Lab 5.2: Merge Request and Review App

Keyboard Time: 10 mins, Automation Wait Time: 5 mins

Scenarios: Instructor-Led, Self-Paced

Merge Request: Developer’s Single Pane of Glass

GitLab’s MR view of vunerability findings and code quality changes are unique among security tooling because:

  • They are only for the code the developer has just changed on their branch.
  • They are presented during coding iterations before merging with shared branches - when developers are much more willing to change implementations and upgrade dependencies to eliminate vulnerabilities.
  • They are directly associated with the Developer who created them because the authorship of the branch and commits is automatically tracked.
  • They allow developers to collaborate around findings with the full power of GitLab collaborative issues.
Target Outcomes
  1. Perform security scanning on the application.

  2. Explore the Merge Request view of vulnerability findings.

  1. Open ‘yourpersonalgroup/hello-world’

  2. In the left navigation Click Repository => Files

  3. Near the top right of the page Click *Web IDE* (button)

  4. In the left file navigation Navigate to the file src/microwebserver.py

  5. Around line 11, locate the text <BODY style="background:

  6. Change the color after the word background: to beige

    Result: <BODY style="background:beige">

    Other available color values are listed here

  7. In the left file navigation Click Dockerfile

  8. Change the first line starting with FROM to FROM python:3.6-slim-bullseye

  9. In the left file navigation Click .gitlab-ci.yml

  10. Delete or Comment the line STAGING_ENABLED: true

    This will speed our labs up - keep in mind the production environment is only published the container - so a review environment and production environment for integration may be enough environments for your development process.

  11. Click Create commit…

  12. Select Create a new branch (Should be the default)

Info
The action of creating a new branch is what creates a per-feature branch review app.
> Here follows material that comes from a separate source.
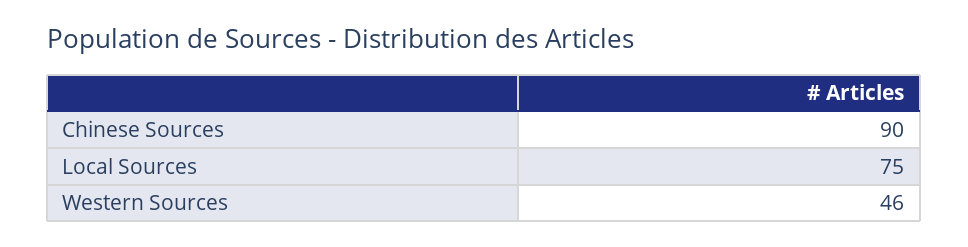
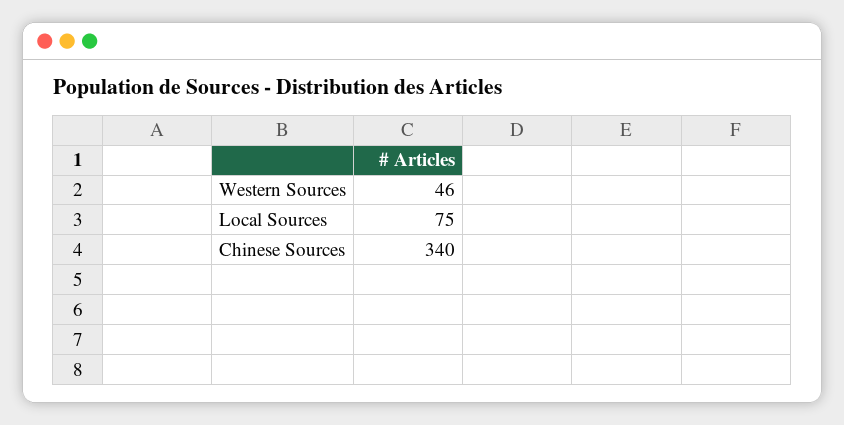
Chinese Sources: 90 -> 340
Commiting to the main branch would avoid the creation of a feature branch review environment - but this also prevents the developer’s Single Pane of Glass (SPOG) assessment of their changes in the Merge Request view and prevents multiple developers working on changes to the same codebase.
  1. Leave the default branch name.

  2. Check Start a new merge request (should be defaulted to checked)

  3. Click Commit

  4. On the ‘New merge request’ page, for Title, Type Updating color

  5. Click Create merge request

    You will be put within the context of the new merge request

  6. On the Merge Request page locate the tab bar containing Overview, Commits, Pipelines and Changes.

  7. Click Pipelines

    Merge Request pipelines are specifically associated with a Merge Request as well as the underlying branch.

  8. To open the pipeline page, Click [the Status badge] or [the pipeline #]

    The Review stage is where GitLab is creating a temporary copy of the running application so that Dynamic Application Security Testing (DAST) can be performed or any other type of QA requiring a running copy of the application.

  9. [Automation wait: ~5 min] Wait for the Review stage to complete.

Observe
The jobs are the same as when we enabled Auto DevOps and deployed to staging - but now we are deploying to a completely isolated branch.
  1. On the left navigation, Click Deployments => Environments

  2. Next to ‘review/<your_mr_branch_name>’ Click Open.

  3. This review environment should have the new background color.

  4. In the browser tabs, Click Environments

  5. Next to ‘production’ Click Open

  6. The production environment should have the original background color.

  7. In the browser tabs, Click Environments

  8. In the left navigation, Click Merge Requests

  9. Click [your merge request (“Updating color”)]

  10. In the main page body, next to ‘Security scanning detected…’, Click Expand

  11. In the left navigation, Click [one of the findings links]

Observe
The vulnerability record you are viewing allows action to be initiated immediately with controls such as Dismiss vulnerability, Resolve with merge request, Download patch to resolve and Create issue.
  1. Click [the small X in the upper right corner]

  2. Take a mental note of the total number of Critical findings.

  3. In the left navigation, Click Security & Compliance => Vulnerability report

  4. Hover over the description for one of the vulnerabilities and notice the branch reference. They are all from the main branch.

Observe: The Right Information at the Right Time with Known Problem ownership

The Merge Request gives excellent motivational context for the formation of an active vulnerability remediation habit because:

  1. All the vulnerabilities in the dashboard are from the default branch “main”, so the ones in our Merge Request are unique to the code we just changed (the old container we introduced and) we have an opportunity to resolve them.
  2. An attempt to merge without resolving the findings will cause the whole development team and the security department to pay attention to the new vulnerabilities.
  3. Since we are still making decisions about what container would be best to use, it’s a great time to choose a newer one and take a little time to fix up any of our code that might be affected by the new version.
  4. Our other unit and code tests should flush out if updating the container version causes functional code problems in the next push to GitLab.
Accomplished Outcomes
  1. Perform security scanning on the application.

  2. Explore the Merge Request view of vulnerability findings.